- Born: Maria Saveria Campo 1947 (age 78–79)
- Occupation: Viral oncologist
- Website: www.gla.ac.uk/schools/vet/staff/?action=person&id=4cd5e6ec8a96

= Saveria Campo =

Italian viral oncologist

Maria Saveria Campo FRSE (born 1947), known as Saveria, is an Italian viral oncologist, known for being the first person to demonstrate an effective papillomavirus vaccine. She developed the vaccine alongside her colleague at the University of Bristol, England, Dr. Richard B.S. Roden. She went on to be recognized for her work and was awarded the position of Fellow of the Royal Society of Edinburgh in 2006. She has worked continuously in the field of Oncology up until her retirement.

== Early life and education ==
Saveria Campo was born in 1947 in Italy. She attended the University of Palermo, Italy. She graduated summa cum laude in 1969 focusing her studies primarily on animal science. Afterwards, she continued her education by pursuing her PhD at the University of Edinburgh in Scotland and graduating in 1973.

== Research ==
After her graduate studies, Campo joined the Beatson Institute for Cancer Research in 1982. The team she worked with at the time were experimenting with how HPV infections can lead to cervical cancer over time. Campo's research group viewed the oncogenic effects of HPV can linger in females for a prolonged period of time, leading to eventual cancer of the body. Campo's team made HPV infections a vital point of their research since over 4,000 deaths a year had been occurring from this type of cancer. While both different in their symptoms, both Bovine Papillomavirus and HPV Infection were deemed by Campo and her team to be similar in how they interacted with their host bodies.

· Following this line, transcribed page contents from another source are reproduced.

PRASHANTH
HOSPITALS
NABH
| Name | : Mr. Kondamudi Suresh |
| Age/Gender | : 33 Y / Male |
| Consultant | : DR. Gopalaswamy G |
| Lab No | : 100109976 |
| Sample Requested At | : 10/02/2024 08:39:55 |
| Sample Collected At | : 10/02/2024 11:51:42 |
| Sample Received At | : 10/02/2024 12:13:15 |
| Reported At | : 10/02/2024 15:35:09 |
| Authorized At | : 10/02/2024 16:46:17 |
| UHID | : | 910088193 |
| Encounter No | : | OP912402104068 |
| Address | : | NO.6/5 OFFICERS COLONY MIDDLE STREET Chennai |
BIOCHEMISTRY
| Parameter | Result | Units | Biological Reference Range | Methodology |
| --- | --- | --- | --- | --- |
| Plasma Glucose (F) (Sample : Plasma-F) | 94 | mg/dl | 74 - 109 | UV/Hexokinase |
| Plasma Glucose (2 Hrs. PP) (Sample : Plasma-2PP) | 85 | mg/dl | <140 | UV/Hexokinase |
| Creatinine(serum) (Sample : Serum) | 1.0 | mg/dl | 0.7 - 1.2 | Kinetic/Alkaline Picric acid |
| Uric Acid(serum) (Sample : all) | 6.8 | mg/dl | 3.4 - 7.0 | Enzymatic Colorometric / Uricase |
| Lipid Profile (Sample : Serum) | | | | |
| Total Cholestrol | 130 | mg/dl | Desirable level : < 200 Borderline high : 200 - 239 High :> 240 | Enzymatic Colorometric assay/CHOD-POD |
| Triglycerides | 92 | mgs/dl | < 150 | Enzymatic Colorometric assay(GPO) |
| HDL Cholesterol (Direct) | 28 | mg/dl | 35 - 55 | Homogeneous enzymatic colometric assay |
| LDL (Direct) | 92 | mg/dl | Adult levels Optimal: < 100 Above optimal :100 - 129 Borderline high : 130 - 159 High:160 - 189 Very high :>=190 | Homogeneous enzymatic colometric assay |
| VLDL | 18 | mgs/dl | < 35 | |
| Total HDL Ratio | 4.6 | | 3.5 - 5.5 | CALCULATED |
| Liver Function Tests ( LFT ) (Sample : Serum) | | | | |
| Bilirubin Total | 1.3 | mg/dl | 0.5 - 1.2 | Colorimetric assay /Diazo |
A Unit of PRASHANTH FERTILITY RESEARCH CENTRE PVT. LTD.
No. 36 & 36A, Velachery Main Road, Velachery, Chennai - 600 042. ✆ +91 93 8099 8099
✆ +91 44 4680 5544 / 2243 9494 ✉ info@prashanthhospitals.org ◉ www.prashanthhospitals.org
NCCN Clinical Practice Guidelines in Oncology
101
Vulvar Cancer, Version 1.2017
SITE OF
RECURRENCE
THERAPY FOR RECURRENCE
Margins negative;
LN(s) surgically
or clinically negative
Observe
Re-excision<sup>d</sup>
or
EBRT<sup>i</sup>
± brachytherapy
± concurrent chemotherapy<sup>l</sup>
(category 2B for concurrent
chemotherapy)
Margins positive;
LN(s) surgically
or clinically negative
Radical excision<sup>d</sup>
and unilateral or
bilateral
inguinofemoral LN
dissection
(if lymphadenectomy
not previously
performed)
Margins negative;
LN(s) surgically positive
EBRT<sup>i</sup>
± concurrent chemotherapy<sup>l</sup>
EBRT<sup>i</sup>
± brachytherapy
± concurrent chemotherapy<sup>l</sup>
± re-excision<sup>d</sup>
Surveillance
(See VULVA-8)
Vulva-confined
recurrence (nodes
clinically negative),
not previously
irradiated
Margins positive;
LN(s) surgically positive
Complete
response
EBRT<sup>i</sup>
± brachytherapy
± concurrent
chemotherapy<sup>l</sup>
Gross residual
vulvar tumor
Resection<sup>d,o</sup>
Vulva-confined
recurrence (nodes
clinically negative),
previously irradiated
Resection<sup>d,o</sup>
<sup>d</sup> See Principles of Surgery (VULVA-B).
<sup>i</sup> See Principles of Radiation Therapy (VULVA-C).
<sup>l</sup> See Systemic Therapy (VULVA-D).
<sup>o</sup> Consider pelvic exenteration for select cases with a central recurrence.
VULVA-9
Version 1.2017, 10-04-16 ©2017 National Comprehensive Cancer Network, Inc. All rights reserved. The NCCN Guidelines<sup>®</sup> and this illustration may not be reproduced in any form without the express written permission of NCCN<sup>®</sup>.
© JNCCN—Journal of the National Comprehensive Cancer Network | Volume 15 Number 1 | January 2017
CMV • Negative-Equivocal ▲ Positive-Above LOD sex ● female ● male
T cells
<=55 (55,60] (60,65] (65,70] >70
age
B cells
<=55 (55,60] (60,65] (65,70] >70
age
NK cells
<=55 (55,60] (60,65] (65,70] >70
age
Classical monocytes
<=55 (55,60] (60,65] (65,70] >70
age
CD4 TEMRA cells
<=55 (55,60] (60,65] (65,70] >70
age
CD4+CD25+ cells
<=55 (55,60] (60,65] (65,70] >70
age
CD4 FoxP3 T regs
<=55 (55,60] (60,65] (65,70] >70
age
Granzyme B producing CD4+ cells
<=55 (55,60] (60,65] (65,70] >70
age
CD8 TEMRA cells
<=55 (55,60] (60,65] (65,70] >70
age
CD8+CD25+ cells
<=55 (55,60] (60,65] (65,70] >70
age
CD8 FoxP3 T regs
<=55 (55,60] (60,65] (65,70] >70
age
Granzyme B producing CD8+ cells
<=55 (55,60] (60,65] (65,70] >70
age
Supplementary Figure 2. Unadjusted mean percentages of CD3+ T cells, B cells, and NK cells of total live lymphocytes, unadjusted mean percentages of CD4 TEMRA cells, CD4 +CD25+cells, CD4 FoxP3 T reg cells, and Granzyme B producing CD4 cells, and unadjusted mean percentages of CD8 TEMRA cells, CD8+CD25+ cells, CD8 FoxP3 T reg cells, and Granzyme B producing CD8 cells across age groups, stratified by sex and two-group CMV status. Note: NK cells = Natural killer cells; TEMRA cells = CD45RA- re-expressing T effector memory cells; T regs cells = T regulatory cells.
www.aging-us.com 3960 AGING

Using her background in animal science, Campo led her team to testing possible vaccines on animal models. They specifically targeted HPV-16 and HPV-18, as these are the strains that are most common to lead to problems in women. Through microscopic sampling, Campo understood how difficult it was for antigens, both in humans and animals, to counteract the virus. She studied bovine and cottontail types as these were the types of animals most affected by HPV. Due to the rarity of cases that arise from HPV infections giving serious health problems, Campo was one of the first women to experiment with these animals in lab conditions relating to disease. She discovered how HPV can remain dormant underneath basal cells after initial infection, and due to the only recently supplied funding, there was no way to test for HPV in the 1900s. After inoculation testing on cattle, Campo was able to derive two different treatments in targeting HPV, rendering it unable to bind to cell receptors. Her work was deemed as a great success in terms of managing one of the ways that cancer can infiltrate human bodies.

=== Overall impact ===
In the following years, the vaccine made by Campo and her team was mass produced by Merck & Co. under the name Gardasil in 2006. The vaccine is recommended for those under the age of 26 and who have immunocompromising conditions. More than 270 million doses of the vaccine have been given worldwide and 80% of HPV cases have dropped as a result of Campo's work.

== Later life ==
In 1999, Campo left her job in cancer research and started to work as a full-time faculty member at the University of Glasgow in the field of Veterinary medicine. She then went on to become a Professor of Viral Oncology until 2009, when she finally retired.